My son is pushing his limits on a regular basis. I asked him about the pube trimmer. He said him, my daughter, and my Ex were watching shark tank when it came on and he made a joke that he wanted it. He said he was surprised that mom got it for him. In isolation I can take one thing she does and justify it, but when I add it all up it begins to be a lot. Anyhow, I've moved on from that for now and I would say there is a current peace with the ex.

All our accounts have been split except for one old pension that I'm not going to deal with (I worked to split all the accounts and she did not help at all). Her attorney was supposed to provide the QDRO for the pension and hasn't.

I've got all the payments for child support, spousal support, and a loan I owe her set up to be automated - so though I'm aware of all of it, I'm not actually paying them actively.

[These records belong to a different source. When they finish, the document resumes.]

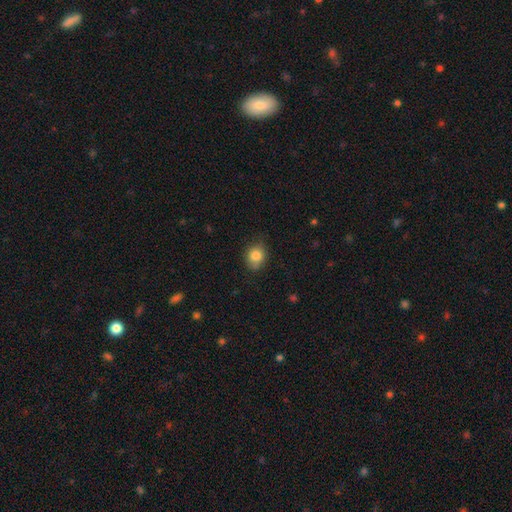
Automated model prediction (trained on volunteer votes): A smooth galaxy with no disk features (84%) that is round (65%). Merging: none (73%).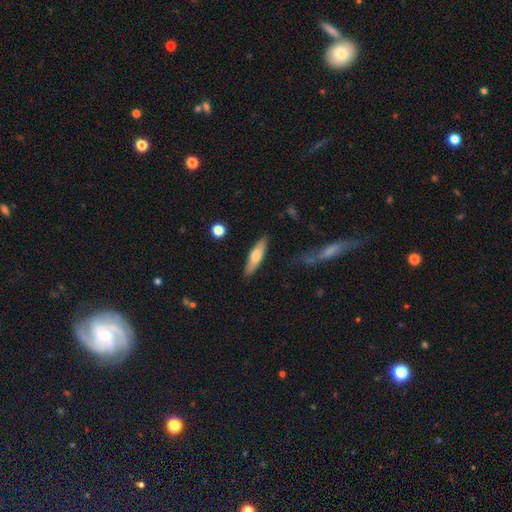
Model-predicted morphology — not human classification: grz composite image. It shows a smooth galaxy with no disk features (63%) that is cigar-shaped (64%). Merging: none (86%).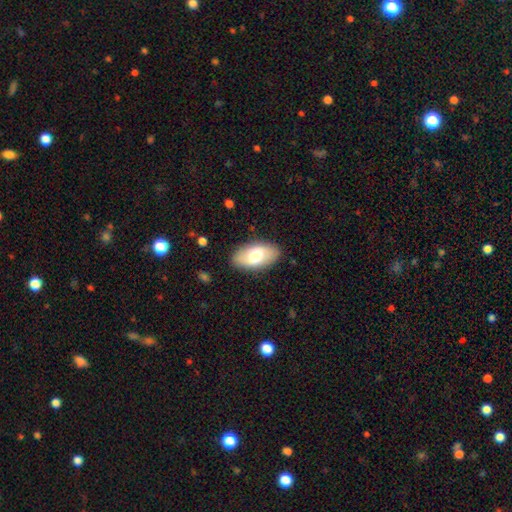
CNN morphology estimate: type=smooth (63%); roundness=in between (93%); merging=none (86%).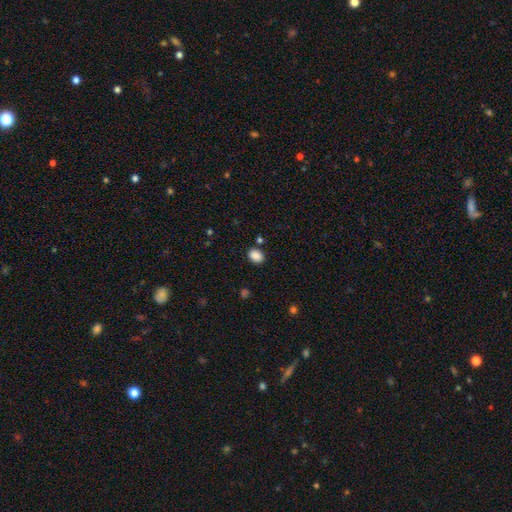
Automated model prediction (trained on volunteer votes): The model was most divided on "how rounded": in between: 63%, round: 36%, cigar-shaped: 1%. More confident: smooth or featured — smooth (88%); merging — none (83%).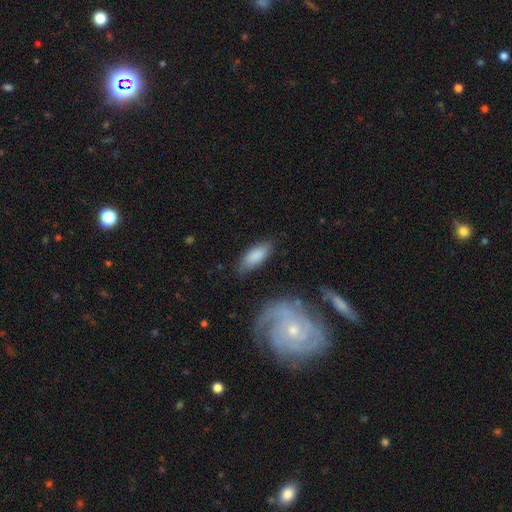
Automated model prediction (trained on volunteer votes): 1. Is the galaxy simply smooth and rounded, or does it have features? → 82% smooth, 12% featured or disk, 6% star or artifact.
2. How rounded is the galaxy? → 75% in between, 23% cigar-shaped, 2% round.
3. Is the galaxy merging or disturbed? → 75% none, 18% minor disturbance, 4% major disturbance, 3% merger.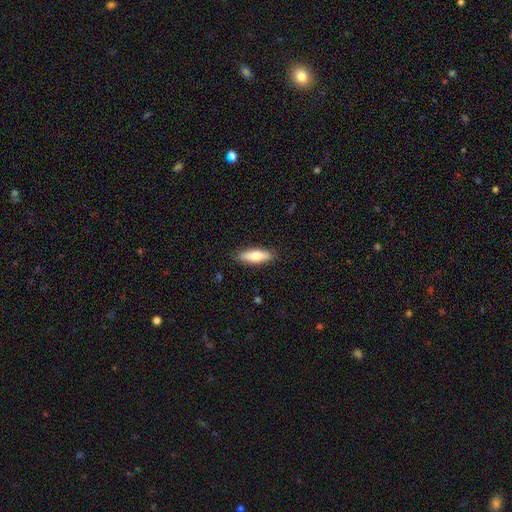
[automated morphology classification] Smooth or featured: smooth — 70% (featured or disk — 24%)
How rounded: in between — 52% (cigar-shaped — 46%)
Merging: none — 87% (minor disturbance — 10%)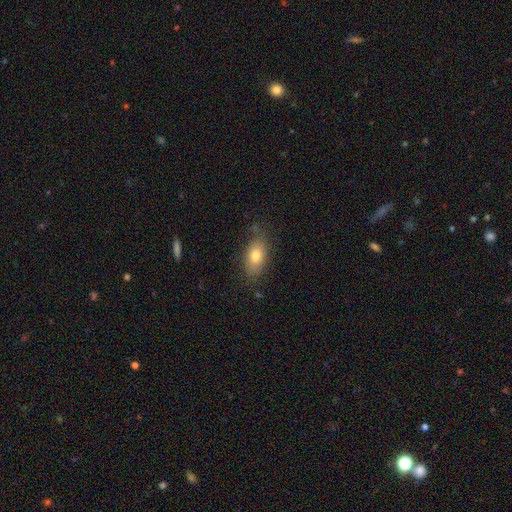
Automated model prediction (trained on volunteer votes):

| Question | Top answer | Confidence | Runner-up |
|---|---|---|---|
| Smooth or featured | smooth | 78% | featured or disk (14%) |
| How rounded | in between | 87% | round (8%) |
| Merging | none | 77% | minor disturbance (17%) |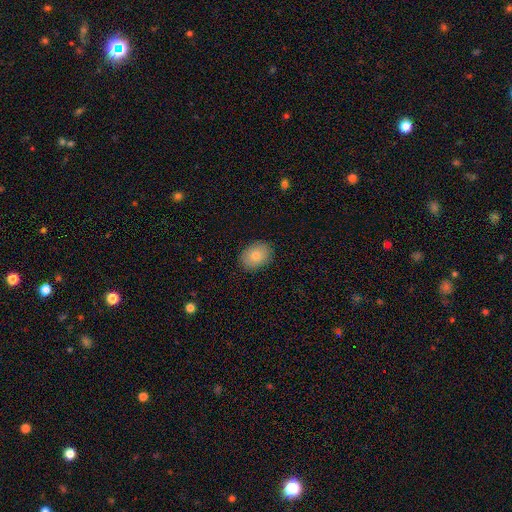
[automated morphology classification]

I'm still angry about all of it, even though I think I'm happier, freer, and have better relationships with the kids. I've done a lot of work over the past two years on connecting with my feelings and though I'd like to move past it (and I continue to work on it), I just feel angry. I assume that will continue for some time.

Things are just harder being divorced - not having a division of labor.

Other than that, I continue to enjoy my freedom. I took the kids on a vacation to Bermuda, which was a lot of fun. And I have some other things coming up.

I'm still trying to figure out how to balance work and kids and my own social life. That is definitely harder, and I know this is an area where most single parents struggle. I'm still trying to figure out how to find success in the area of balance - but that's hard.

Anyhow, it'd been a while. Thought I'd say hello. Kids are doing really good. I'm doing good - just struggling with balance.